Blok Teks:
<<<<

Sebuah Kisah di Pagi
2/11/2015 07:24:00 PM
Setiap
hari dimulai dari setiap pagi. Termasuk pagi ini, Senin, 9 Februari 2015.
Termasuk juga ketika langit pagi ini sebenarnya seperti langit ragu yang
berwana abu. Hujan mengguyur Jakarta sepanjang malam hingga waktu yang tidak
bisa ditentukan, namun terlihat hujan kali ini akan sangat awet.
Hujan
baru akan berhenti nanti malam, kata seorang teman melalui info yang ia
dapatkan dari radio. Grup – grup dalam whatsapp juga mulai mengabarkan tentang
Jakarta pagi ini yang didominasi dengan genangan-berpotensi-banjir, kemacetan dan lengkap dengan nama
jalan-jalannya. Era teknologi, semua informasi bisa ditransfer ke tempat bermil
– mil jauhnya hanya dengan diubah menjadi gelombang berkecepatan sangat cepat.
Saya
sendiri sebenarnya masih meringkuk di dalam selimut sambil menyelesaikan satu
buku yang kemarin masih duduk manis di meja dekat ranjang tidur saya. Sesekali
melihat layar ponsel pintar saya, membaca pesan dalam aplikasi chatting bernama Whatsapp dan Line.

>>>>

Ketentuan Tugas:
Tolong tentukan apakah setiap pernyataan berikut sesuai dengan catatan tentang pagi hujan di Jakarta di atas, lalu jawab ya atau tidak disertai kutipan persis kata-kata penentunya dari catatan itu. (a) Menurut seorang teman, hujan baru akan berhenti nanti malam. (b) Pagi itu penulis sudah berangkat dari rumah. (c) Pagi yang diceritakan jatuh pada hari Selasa.

Entri data tersimpan
<<<<

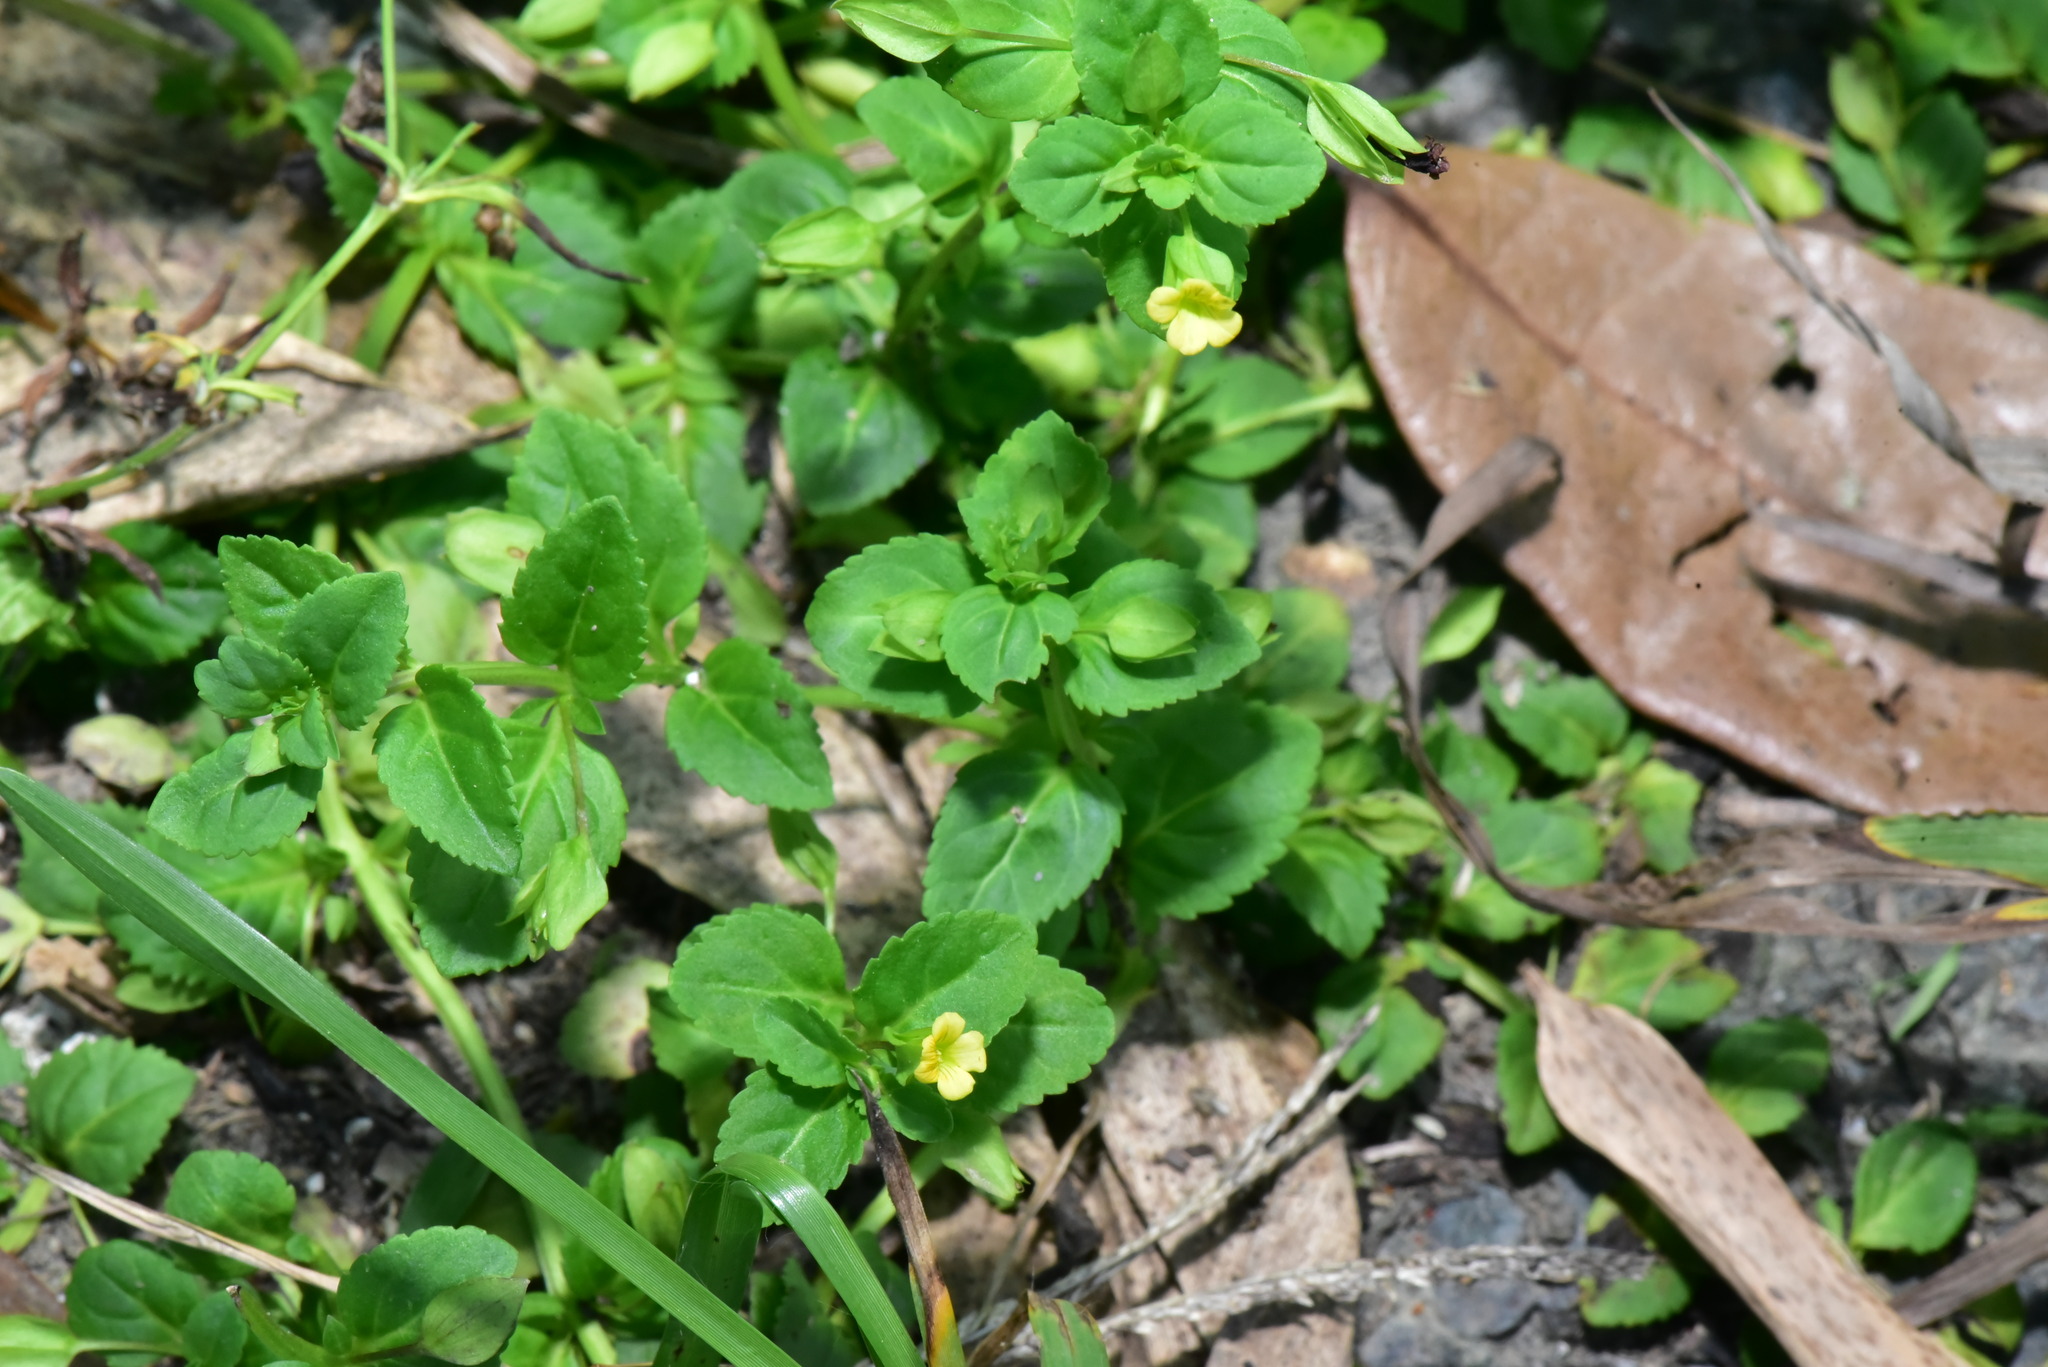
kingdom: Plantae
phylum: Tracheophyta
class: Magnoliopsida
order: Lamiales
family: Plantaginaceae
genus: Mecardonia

>>>>

Jawaban Soal:
(a) Ya: "baru akan berhenti nanti malam, kata seorang teman"
(b) Tidak: "masih meringkuk di dalam selimut"
(c) Tidak: "Senin, 9 Februari 2015"